→ **EXERCISE DETAILS**:
Repeat, word for word, the stretch of the autocorrelation post from "res = acf(e2)" through "plt.subplot(1,2,2)".

Acf Animated

August 10, 2020

Autocorrelation

Autocorrelation is a measure of a signal’s similarity to itself at lagged points. By shifting a copy of the source signal over itself we can see the measure of similarity at periodic points. Autocorrelation can be used as a pitch detection algorithm (PDA). Pitch is another term for the frequency of a sound wave. A significant peak in the Autocorrelation result can indicate the fundamental frequency/pitch, but watch out for harmonics.

%matplotlib agg
import numpy as np
import matplotlib.pyplot as plt
from matplotlib.animation import FuncAnimation
from IPython.display import HTML

Autocorrelation function:

$$ r[k] = \frac{1}{N} \sum_{j=1}^{N-k} x[j]x[j+k] $$ ACF can be implemented as:

def acf(x):
    r = np.zeros(len(x))
    N = len(x)
    for k in range(N):
        for j in range(1,N-k):
            r[k] += (x[j]*x[j+k])
        r[k] = r[k]/(N)
    return r

Adding some signal data. e2 (below) is 256 samples of an E2 note (82.4 hz) at a sampling rate of 3874 hz. Signals from fixed point instruments tend to look somewhat messy. It’s not a pure fundamental 82.4 hz sine wave, but a combination of it’s fundamental and harmonic signals.

From the sample length and sampling frequency, build the time axis t

e2 = [187,173,105,-84,-184,-172,-180,-193,-160,-241,-347,-166,-87,66,190,146,160,235,134,109,164,61,-73,-35,-167,-117,-56,-75,34,229,-6,12,82,-5,61,109,-86,-300,-407,-373,-137,55,37,77,120,52,328,451,386,239,-42,-182,-149,-124,-189,-220,-296,-397,-300,-87,91,176,223,204,104,8,40,141,45,19,-107,-241,-170,-192,-79,257,225,12,45,82,76,210,129,-54,-399,-407,-291,5,122,98,82,-35,24,320,362,316,103,-144,-251,-145,-201,-163,-181,-284,-339,-177,-37,136,199,245,188,39,-42,61,74,50,58,-157,-168,-146,-183,67,335,161,-23,24,-44,40,112,67,-306,-407,-407,-194,53,74,147,53,-40,174,348,345,208,29,-204,-189,-173,-217,-164,-197,-296,-252,-70,58,163,226,204,85,-39,-29,61,13,35,-51,-150,-172,-203,-151,223,274,68,48,50,18,79,153,-69,-407,-407,-317,-19,66,108,126,4,-4,251,365,283,133,-87,-214,-163,-231,-222,-152,-269,-308,-151,-28,82,189,191,158,59,-29,75,90,48,53,-61,-141,-174,-207,44,298,170,25,38,38,-9,130,126,-260,-408,-365,-166,44,95,109,-3,-53,87,329,284,194,42,-170,-157,-125,-185,-109,-122,-278,-233,-56,27,90,195,153,70,-16,-6,68,58,65]
fs= 3874
l = len(e2)/fs
t = np.arange(0,l,1.0/fs) 
res = acf(e2)

Animation function

def step_acf(x):
    fig.clear()
    plt.subplot(1,2,1)
    plt.title("Source Signal and copy at lag=%i" %(x))
    plt.plot(t+t[x],e2)
    plt.plot(t,e2)
    plt.xlim(0,t[len(e2)-1])

    plt.subplot(1,2,2)
    plt.plot(t[:x+1],res[:x+1])
    plt.title("Autocorrelation result")
    plt.xlim(0,t[len(e2)-1])

fig = plt.figure(figsize = (9, 3))

frames=np.arange(2,100,5)

anim = FuncAnimation(fig, step_acf, frames,interval=500 )

(Items from a dataset)
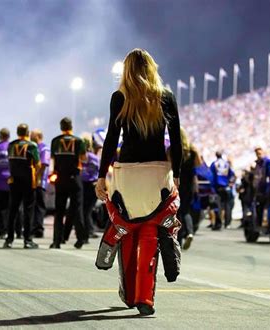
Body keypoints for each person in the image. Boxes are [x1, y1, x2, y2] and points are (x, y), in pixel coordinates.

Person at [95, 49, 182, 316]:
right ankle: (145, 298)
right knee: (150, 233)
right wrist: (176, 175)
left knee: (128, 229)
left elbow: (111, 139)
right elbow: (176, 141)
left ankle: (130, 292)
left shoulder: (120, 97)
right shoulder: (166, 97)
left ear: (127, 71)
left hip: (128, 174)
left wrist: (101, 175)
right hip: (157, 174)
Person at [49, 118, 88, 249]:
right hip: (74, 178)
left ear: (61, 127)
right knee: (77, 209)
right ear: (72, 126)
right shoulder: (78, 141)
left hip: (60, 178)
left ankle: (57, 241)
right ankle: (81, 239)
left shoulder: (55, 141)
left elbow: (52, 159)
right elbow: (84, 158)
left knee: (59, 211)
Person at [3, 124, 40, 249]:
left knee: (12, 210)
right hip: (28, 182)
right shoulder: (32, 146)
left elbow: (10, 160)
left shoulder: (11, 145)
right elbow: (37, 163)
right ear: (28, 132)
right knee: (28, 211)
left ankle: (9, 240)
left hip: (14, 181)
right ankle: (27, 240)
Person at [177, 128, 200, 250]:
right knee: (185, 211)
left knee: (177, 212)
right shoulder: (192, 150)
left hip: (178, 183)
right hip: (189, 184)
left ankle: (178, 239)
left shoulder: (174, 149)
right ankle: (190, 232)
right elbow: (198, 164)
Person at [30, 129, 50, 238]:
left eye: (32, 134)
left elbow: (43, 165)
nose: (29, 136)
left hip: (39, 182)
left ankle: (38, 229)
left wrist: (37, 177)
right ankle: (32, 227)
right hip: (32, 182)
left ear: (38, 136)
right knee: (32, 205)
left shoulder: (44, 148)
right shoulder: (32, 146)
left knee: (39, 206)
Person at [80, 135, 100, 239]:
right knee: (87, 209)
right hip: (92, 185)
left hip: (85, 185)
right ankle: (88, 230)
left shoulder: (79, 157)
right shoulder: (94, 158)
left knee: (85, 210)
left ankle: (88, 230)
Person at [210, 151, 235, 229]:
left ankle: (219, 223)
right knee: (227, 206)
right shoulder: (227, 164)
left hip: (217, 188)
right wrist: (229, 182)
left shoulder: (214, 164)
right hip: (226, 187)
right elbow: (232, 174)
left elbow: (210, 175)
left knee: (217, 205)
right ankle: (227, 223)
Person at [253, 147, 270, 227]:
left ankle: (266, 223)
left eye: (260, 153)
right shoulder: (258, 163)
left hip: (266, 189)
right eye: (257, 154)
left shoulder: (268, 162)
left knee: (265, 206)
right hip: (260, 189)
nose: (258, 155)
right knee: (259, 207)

---

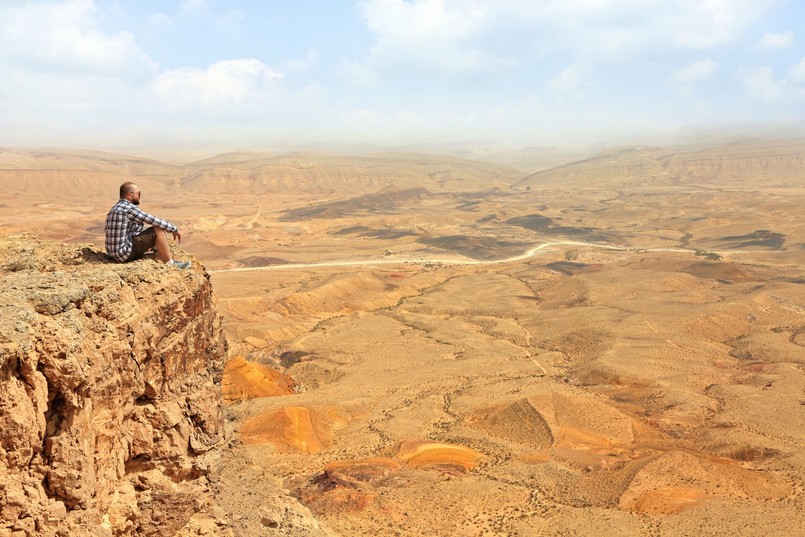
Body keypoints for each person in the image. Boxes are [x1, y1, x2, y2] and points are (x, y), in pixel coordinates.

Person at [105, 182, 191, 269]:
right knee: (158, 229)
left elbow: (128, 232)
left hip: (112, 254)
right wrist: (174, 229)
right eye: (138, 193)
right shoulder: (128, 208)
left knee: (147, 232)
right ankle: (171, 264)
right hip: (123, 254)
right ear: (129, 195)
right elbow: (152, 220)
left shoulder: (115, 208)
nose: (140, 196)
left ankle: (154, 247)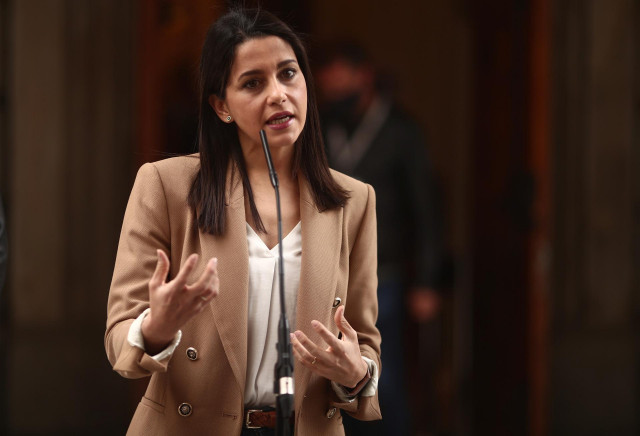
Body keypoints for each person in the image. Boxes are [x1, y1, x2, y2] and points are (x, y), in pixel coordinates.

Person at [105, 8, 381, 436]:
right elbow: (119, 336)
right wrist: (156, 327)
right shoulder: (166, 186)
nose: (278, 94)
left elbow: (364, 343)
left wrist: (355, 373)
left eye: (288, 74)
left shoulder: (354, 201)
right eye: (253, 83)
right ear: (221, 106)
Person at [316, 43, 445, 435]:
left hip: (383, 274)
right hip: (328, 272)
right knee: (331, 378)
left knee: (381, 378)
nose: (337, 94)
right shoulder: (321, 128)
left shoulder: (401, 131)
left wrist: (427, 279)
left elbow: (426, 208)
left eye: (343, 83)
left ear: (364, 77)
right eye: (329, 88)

→ **ANSWER**:
res = acf(e2)

Animation function

def step_acf(x):
    fig.clear()
    plt.subplot(1,2,1)
    plt.title("Source Signal and copy at lag=%i" %(x))
    plt.plot(t+t[x],e2)
    plt.plot(t,e2)
    plt.xlim(0,t[len(e2)-1])

    plt.subplot(1,2,2)